* **Goal of the exercise**:
Which lines below contain the string "sQuery"? Gather each one. Case counts.

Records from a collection
==========

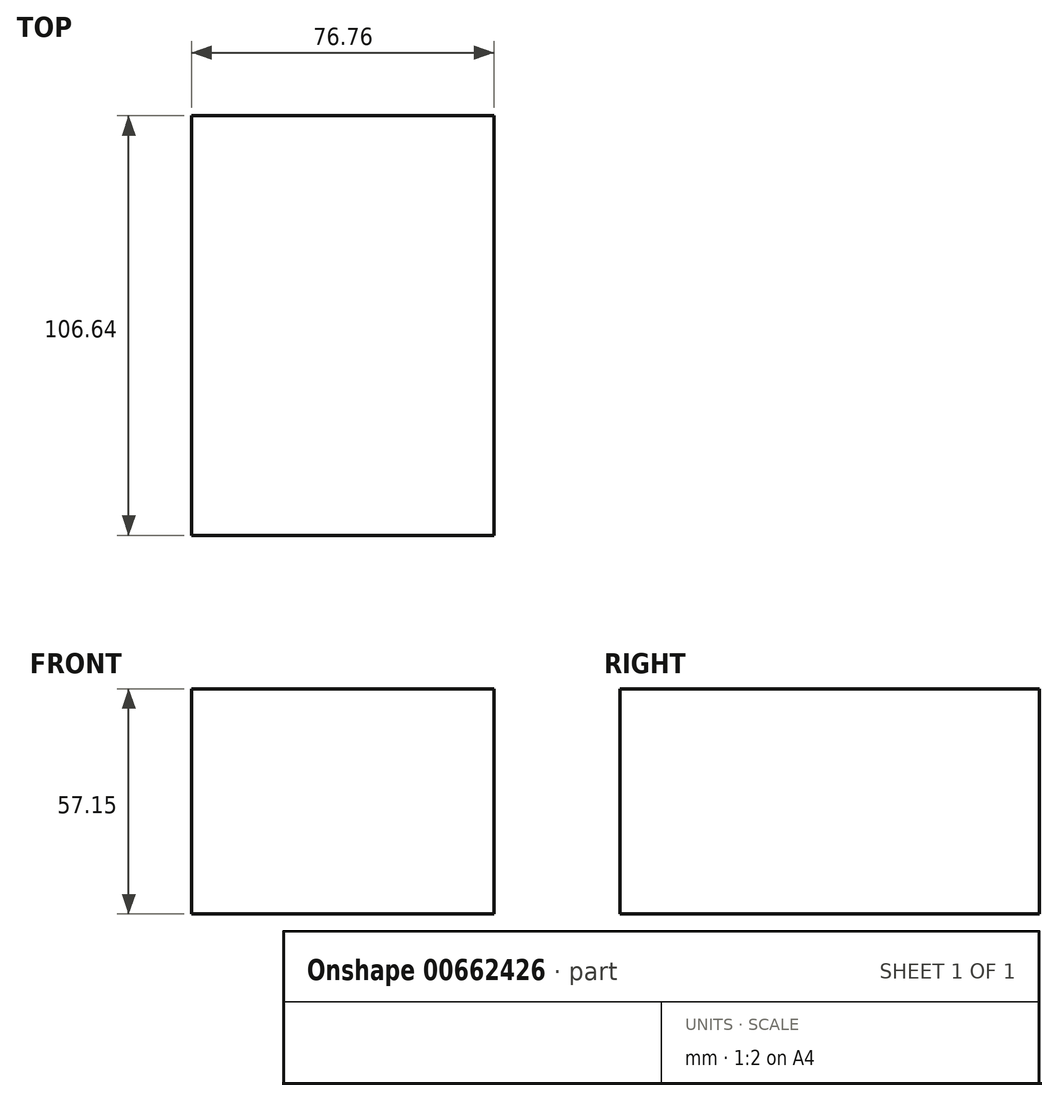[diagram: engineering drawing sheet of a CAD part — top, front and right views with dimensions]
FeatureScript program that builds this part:
annotation { "Feature Type Name" : "Feature", "Feature Type Description" : "" }
export const myFeature = defineFeature(function(context is Context, id is Id, definition is map)
    precondition{}
    {
        {
            var Q0;
            Q0=qCreatedBy(makeId("Top.planeOp"),FACE);
            var sketch = newSketch(context, id + "F0", { "sketchPlane" : qUnion([Q0])});
            skLineSegment(sketch, "E0.bottom", {"start": v(38.38, 53.32) * mm, "end": v(-38.38, 53.32) * mm});
            skLineSegment(sketch, "E0.top", {"start": v(38.38, -53.32) * mm, "end": v(-38.38, -53.32) * mm});
            skLineSegment(sketch, "E0.left", {"start": v(38.38, 53.32) * mm, "end": v(38.38, -53.32) * mm});
            skLineSegment(sketch, "E0.right", {"start": v(-38.38, 53.32) * mm, "end": v(-38.38, -53.32) * mm});
            skPoint(sketch, "E0.middle", {"position": v(0, 0) * mm});
            skSolve(sketch);
        }
        {
            var Q0;
            Q0=makeQuery(id+"F0.imprint","IMPRINT",FACE,{"disambiguationData":[TD([[makeQuery(id+"F0.imprint","IMPRINT",EDGE,{"derivedFrom":sQuery(id+"F0.wireOp",EDGE,"E0.bottom")}),1.0]])]});
            extrude(context, id + "F1", {"entities" : qUnion([Q0]), "depth" : 25.4 * mm, "offsetDistance" : 25.4 * mm, "hasSecondDirection" : true, "secondDirectionOppositeDirection" : true, "secondDirectionDepth" : 25.4 * mm});
        }
        {
            var Q0;
            Q0=makeQuery(id+"F1.opExtrude","CAP_FACE",FACE,{"disambiguationData":[OSD([sQuery(id+"F0.wireOp",EDGE,"E0.bottom"),sQuery(id+"F0.wireOp",EDGE,"E0.top"),sQuery(id+"F0.wireOp",EDGE,"E0.left"),sQuery(id+"F0.wireOp",EDGE,"E0.right")])],"isStart":false});
            extrude(context, id + "F2", {"entities" : qUnion([Q0]), "operationType" : NewBodyOperationType.ADD, "depth" : 6.35 * mm, "offsetDistance" : 25.4 * mm});
        }
    });
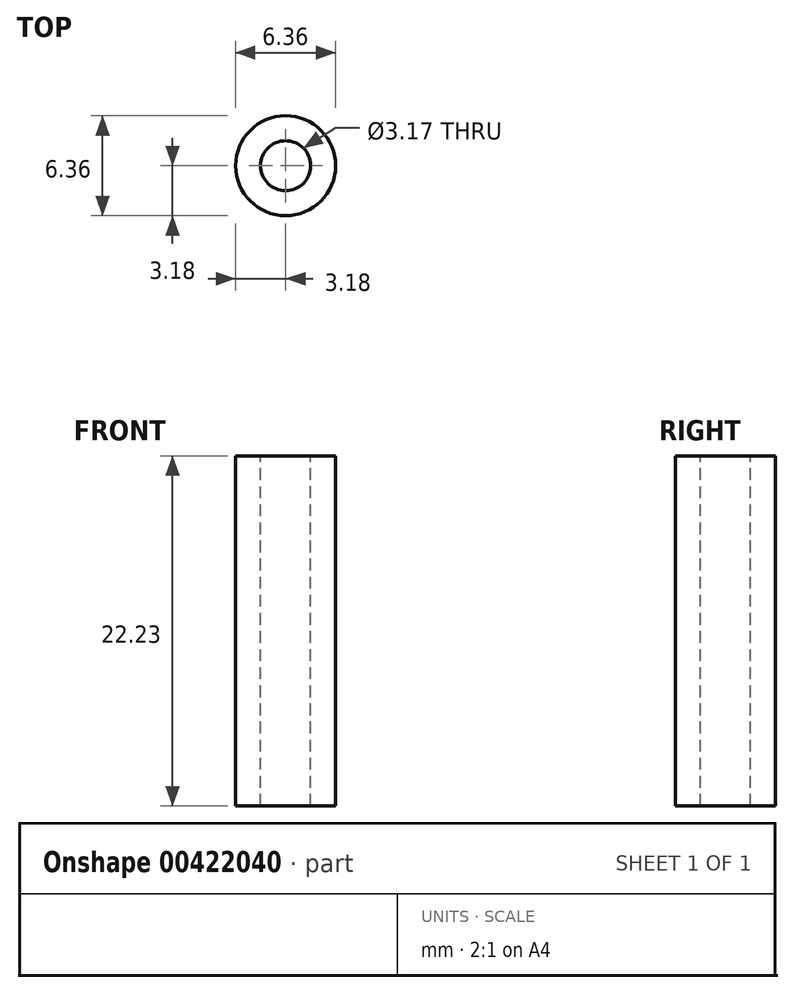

==========

* **Answer in full**:
            Q0=makeQuery(id+"F0.imprint","IMPRINT",FACE,{"disambiguationData":[TD([[makeQuery(id+"F0.imprint","IMPRINT",EDGE,{"derivedFrom":sQuery(id+"F0.wireOp",EDGE,"E0.bottom")}),1.0]])]});
            Q0=makeQuery(id+"F1.opExtrude","CAP_FACE",FACE,{"disambiguationData":[OSD([sQuery(id+"F0.wireOp",EDGE,"E0.bottom"),sQuery(id+"F0.wireOp",EDGE,"E0.top"),sQuery(id+"F0.wireOp",EDGE,"E0.left"),sQuery(id+"F0.wireOp",EDGE,"E0.right")])],"isStart":false});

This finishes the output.